I'm making remote API calls using threads, using no join so that the program could make the next API call without waiting for the last to complete.

Like so:

def run_single_thread_no_join(function, args):
thread = Thread(target=function, args=(args,))
thread.start()
return

The problem was I needed to know when all API calls were completed. So I moved to code that's using a cue & join.

Threads seem to run in serial now.

I can't seem to figure out how to get the join to work so that threads execute in parallel.

What am I doing wrong?

def run_que_block(methods_list, num_worker_threads=10):
'''
Runs methods on threads.  Stores method returns in a list.  Then outputs that list
after all methods in the list have been completed.

:param methods_list: example ((method name, args), (method_2, args), (method_3, args)
:param num_worker_threads: The number of threads to use in the block.
:return: The full list of returns from each method.
'''

method_returns = []

# log = StandardLogger(logger_name='run_que_block')
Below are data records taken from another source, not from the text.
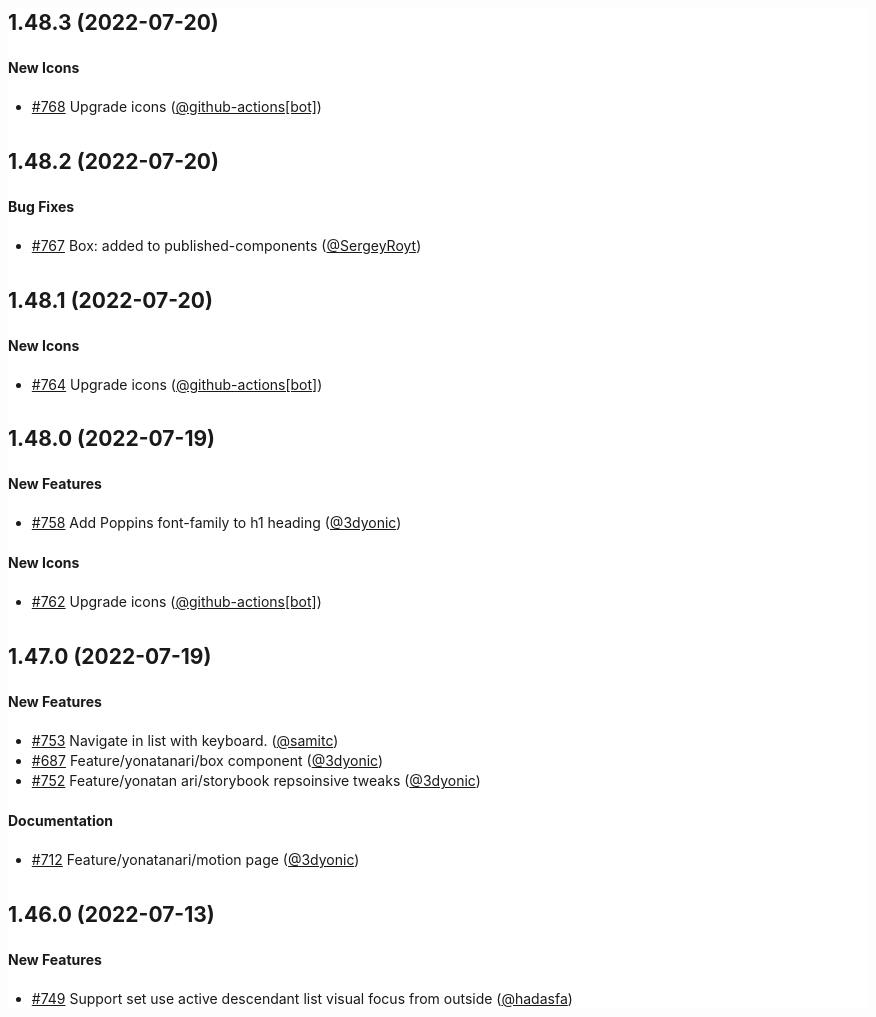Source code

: ## 1.48.3 (2022-07-20)

#### New Icons
* [#768](https://github.com/maxui-org/core/pull/768) Upgrade icons ([@github-actions[bot]](https://github.com/apps/github-actions))

## 1.48.2 (2022-07-20)

#### Bug Fixes
* [#767](https://github.com/maxui-org/core/pull/767) Box: added to published-components ([@SergeyRoyt](https://github.com/SergeyRoyt))

## 1.48.1 (2022-07-20)

#### New Icons
* [#764](https://github.com/maxui-org/core/pull/764) Upgrade icons ([@github-actions[bot]](https://github.com/apps/github-actions))

## 1.48.0 (2022-07-19)

#### New Features
* [#758](https://github.com/maxui-org/core/pull/758) Add Poppins font-family to h1 heading ([@3dyonic](https://github.com/3dyonic))

#### New Icons
* [#762](https://github.com/maxui-org/core/pull/762) Upgrade icons ([@github-actions[bot]](https://github.com/apps/github-actions))

## 1.47.0 (2022-07-19)

#### New Features
* [#753](https://github.com/maxui-org/core/pull/753) Navigate in list with keyboard. ([@samitc](https://github.com/samitc))
* [#687](https://github.com/maxui-org/core/pull/687) Feature/yonatanari/box component ([@3dyonic](https://github.com/3dyonic))
* [#752](https://github.com/maxui-org/core/pull/752) Feature/yonatan ari/storybook repsoinsive tweaks ([@3dyonic](https://github.com/3dyonic))

#### Documentation
* [#712](https://github.com/maxui-org/core/pull/712) Feature/yonatanari/motion page ([@3dyonic](https://github.com/3dyonic))

## 1.46.0 (2022-07-13)

#### New Features
* [#749](https://github.com/maxui-org/core/pull/749) Support set use active descendant list visual focus from outside ([@hadasfa](https://github.com/hadasfa))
# lock to serialize console output
lock = threading.Lock()

def _output(item):
    # Make sure the whole print completes or threads can mix up output in one line.
    with lock:
        if item:
            print(item)
        msg = threading.current_thread().name, item
        # log.log_debug(msg)

    return

# The worker thread pulls an item from the queue and processes it
def _worker():

    while True:
        item = q.get()
        if item is None:
            break

        method_returns.append(item)
        _output(item)

        q.task_done()

# Create the queue and thread pool.
q = Queue()

threads = []
# starts worker threads.
for i in range(num_worker_threads):
    t = threading.Thread(target=_worker)
    t.daemon = True  # thread dies when main thread (only non-daemon thread) exits.
    t.start()
    threads.append(t)

for method in methods_list:
    q.put(method[0](*method[1]))

# block until all tasks are done
q.join()

# stop workers
for i in range(num_worker_threads):
    q.put(None)
for t in threads:
    t.join()

return method_returns
Emily
  • 2,129
  • 3
  • 18
  • 43

1 Answers1

1

You're doing all the work in the main thread:

for method in methods_list:
    q.put(method[0](*method[1]))

Assuming each entry in methods_list is a callable and a sequence of arguments for it, you did all the work in the main thread, then put the result from each function call in the queue, which doesn't allow any parallelization aside from printing (which is generally not a big enough cost to justify thread/queue overhead).

Presumably, you want the threads to do the work for each function, so change that loop to:

for method in methods_list:
    q.put(method)  # Don't call it, queue it to be called in worker

and change the _worker function so it calls the function that does the work in the thread:

def _worker():
    while True:
        method, args = q.get()  # Extract and unpack callable and arguments
        item = method(*args)    # Call callable with provided args and store result
        if item is None:
            break

        method_returns.append(item)
        _output(item)

        q.task_done()
ShadowRanger
  • 143,180
  • 12
  • 188
  • 271